I respectfully disagree. We've recently seen a lot of development in the space and there will always be a need to make new hardware work. Yes, margins for hardware companies will always be slimmer than CloudWidgets Inc. but there's a very solid demand for people who know what they're doing in this space. Just about every electrically powered product you buy will have a uC in it, from your flashlight's led controller to the hundred+ that exist in your car.
Can I ask where you live? Maybe this was just the spot market at the time you were looking? That seems odd.
This is Melbourne, Australia.

I'm the following is not very scientific, but just to give you an idea of where I'm coming from.

Firstly comparing just the numbers of jobs (even tho this is probably a bad time of year near the holidays):

PHP Jobs, 100k/year minimum: 3 added today, 7 the day before https://www.seek.com.au/php-jobs/in-All-Melbourne-VIC?salary...

C++ Jobs, 100k/year min: 0 today, 1 yesterday https://www.seek.com.au/c%2B%2B-jobs/in-All-Melbourne-VIC?sa...

And some of those aren't even C++ jobs, switching sorting from date to relevant gets you C++ jobs from 14 days ago that would already have moved along in their hiring process.

As a cherry picked example, dropping down to 80k/year there's this Embedded C role that requires specific experience in card payment software: https://www.seek.com.au/job/33166443?type=standout&tier=no_t...

To me those requirements seem stricter than what i see in the PHP jobs (experience with MySQL + some form of MVC framework). And on top of that it's paying less.

Another example is the finance job I applied at that was paying 70-90k. But to get in the high end of that range you would need previous stock trading software experience. They also wanted 5 hours of my time for the interview process, but that's a separate topic.

This is mostly true for remote jobs.
Yea, it's hard to work remote when you occasionally need $100K in test equipment to do your job
Embedded/devices aside, regular/high-level C/C++ jobs are scarce as well, in REMOTE space.
I've never been somewhere where I can't work remote at all, but you end up having to work closely with electrical engineers and that often leads to needing to be near an office. I'd say I actually need to be in my chair about 20-30% of the time
That is an exaggeration, for most embedded jobs you don't need $100k in test equipment. I am sure there are exceptions, but usually you will need the target, a debugger and _maybe_ a logic analyzer or an oscilloscope.
Usually it's around $10K (sig-gen, scope, logic analyzer, jtag) but occasionally there's an RF test chamber and associated gear involved :)

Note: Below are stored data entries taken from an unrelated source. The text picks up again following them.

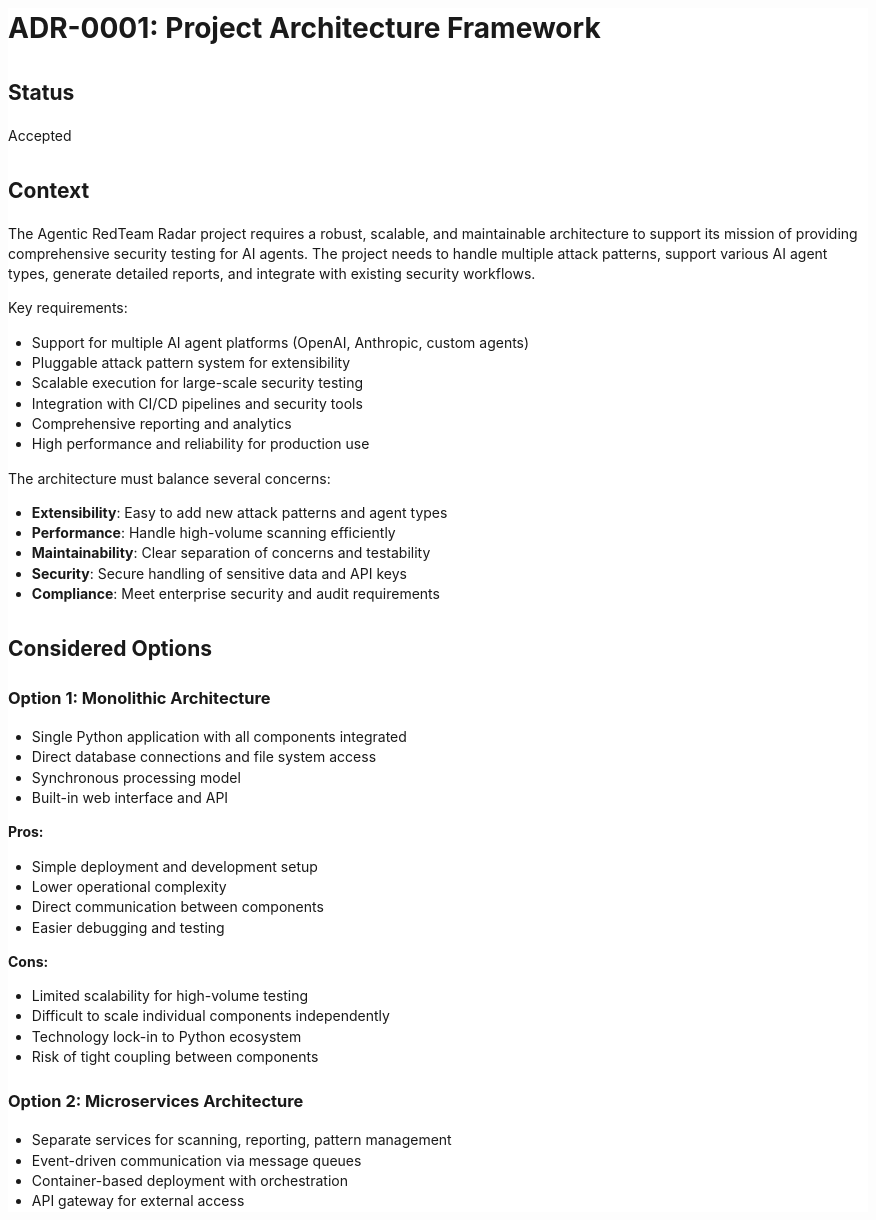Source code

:# ADR-0001: Project Architecture Framework

## Status
Accepted

## Context

The Agentic RedTeam Radar project requires a robust, scalable, and maintainable architecture to support its mission of providing comprehensive security testing for AI agents. The project needs to handle multiple attack patterns, support various AI agent types, generate detailed reports, and integrate with existing security workflows.

Key requirements:
- Support for multiple AI agent platforms (OpenAI, Anthropic, custom agents)
- Pluggable attack pattern system for extensibility
- Scalable execution for large-scale security testing
- Integration with CI/CD pipelines and security tools
- Comprehensive reporting and analytics
- High performance and reliability for production use

The architecture must balance several concerns:
- **Extensibility**: Easy to add new attack patterns and agent types
- **Performance**: Handle high-volume scanning efficiently  
- **Maintainability**: Clear separation of concerns and testability
- **Security**: Secure handling of sensitive data and API keys
- **Compliance**: Meet enterprise security and audit requirements

## Considered Options

### Option 1: Monolithic Architecture
- Single Python application with all components integrated
- Direct database connections and file system access
- Synchronous processing model
- Built-in web interface and API

**Pros:**
- Simple deployment and development setup
- Lower operational complexity
- Direct communication between components
- Easier debugging and testing

**Cons:**
- Limited scalability for high-volume testing
- Difficult to scale individual components independently
- Technology lock-in to Python ecosystem
- Risk of tight coupling between components

### Option 2: Microservices Architecture
- Separate services for scanning, reporting, pattern management
- Event-driven communication via message queues
- Container-based deployment with orchestration
- API gateway for external access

Also, if you're dealing with uCs, you'll almost always want at least a Saleae and a 100+mhz scope.

Interestingly enough, I worked as an embedded dev for 3 years already and I used a scope and a Logic analyzer maybe 1 week during this time. I do admit that my job is kind of shitty and I'm working on messy in-house frameworks. I bet Saleae + oscope are indispensable when doing board bringup or things like that tough.

For my home-lab I went the el cheapo way and bought my own hackable Rigol (brought it to 100 Mhz) and, to my great shame, I bought a Saleae clone. I promise, Sealae guys, I'll buy an original on my next raise, I promise!

Yea, it depends on what you're up to. Post setup, when you're just doing DSP or something you're not going to need much at all but we spin boards pretty frequently due to our contract cycle.

I've gone the same direction with my home setup. "hacked" Rigol DS1054Z + power supply and anti static mat. It's not as nice as my Tek at work but it'll do most of what I want. I usually just borrow the saleae from work if I need one and I have a little bus pirate that's occasionally indispensable for SPI/serial/I2c stuff

what... read: the trading firms / hedge funds developing their propriety trading platforms. Those salaries aren't too shabby.
Yeah, C/C++ is gradually becoming a lost art. Many game developers don't even bother with it anymore, instead just scripting out Unity.
I think that's probably true for indie game developers, but in the AAA space C++ is still king
C/C++ is not going away anytime soon in realtime audio DSP.